[Records for this task — start]
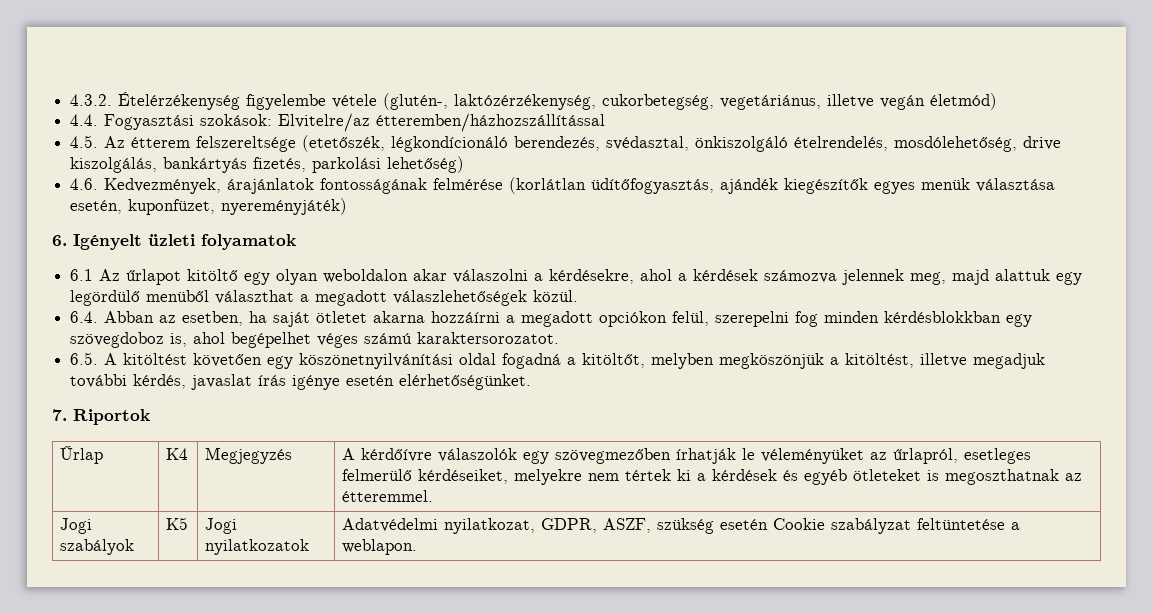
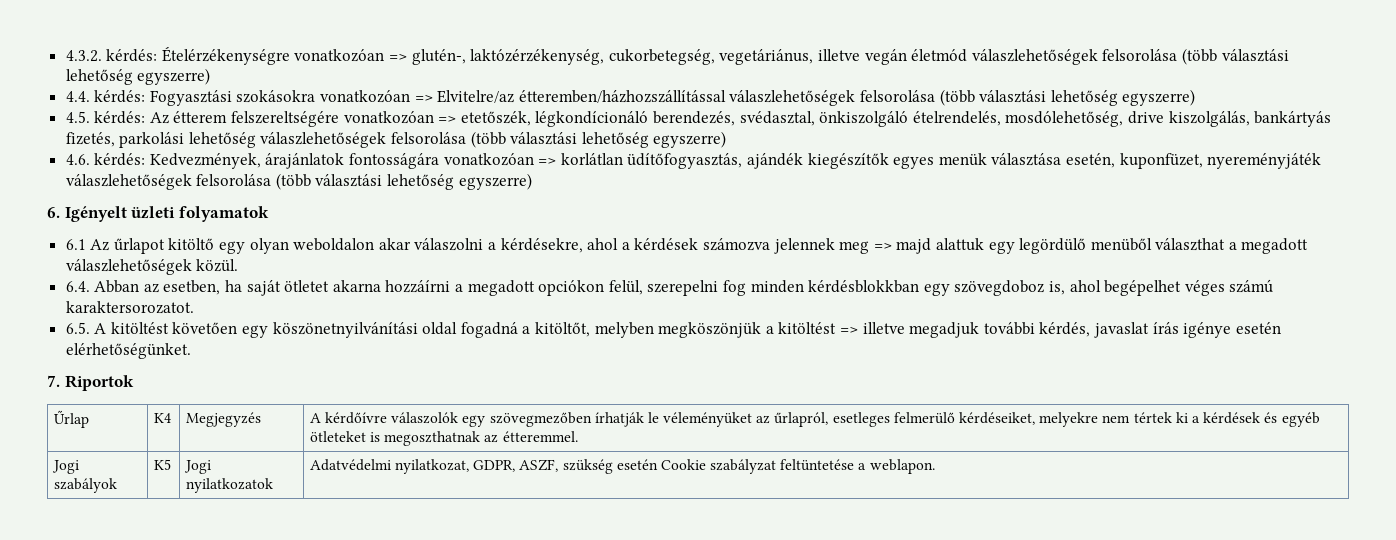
[118,92,449,110] Ételérzékenység figyelembe vétele (glutén-, -> [106,46,466,65] kérdés: Ételérzékenységre vonatkozóan => glutén-,
[930,93,998,110] [70,113,606,132] életmód) // 4.4. Fogyasztási szokások: Elvitelre/az étteremben/házhozszállítással -> [911,48,1289,65] [65,68,211,85] [65,89,1196,106] életmód válaszlehetőségek felsorolása (több választási lehetőség egyszerre) // 4.4. kérdés: Fogyasztási szokásokra vonatkozóan => Elvitelre/az étteremben/házhozszállítással válaszlehetőségek felsorolása (több választási lehetőség egyszerre)
(99, 141) none -> [94,111,146,124] kérdés:
[196,135,386,152] felszereltsége (etetőszék, -> [231,111,531,127] felszereltségére vonatkozóan => etetőszék,
[387,156,465,173] lehetőség) -> [188,131,727,148] lehetőség válaszlehetőségek felsorolása (több választási lehetőség egyszerre)
(99, 184) none -> [94,153,146,166] kérdés:
[320,177,587,194] fontosságának felmérése (korlátlan -> [349,153,623,169] fontosságára vonatkozóan => korlátlan
[221,198,348,215] nyereményjáték) -> [1207,153,1322,169] [65,173,532,190] nyereményjáték válaszlehetőségek felsorolása (több választási lehetőség egyszerre)
[910,272,947,285] meg, -> [839,241,892,254] meg =>
[845,353,915,368] kitöltést, -> [778,322,858,334] kitöltést =>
[Records for this task — finish]
Set down, exactly and in full, the lines from the one containing "[910,272,947,285] meg, ->" through the end of the entries; no other line belongs.

[910,272,947,285] meg, -> [839,241,892,254] meg =>
[845,353,915,368] kitöltést, -> [778,322,858,334] kitöltést =>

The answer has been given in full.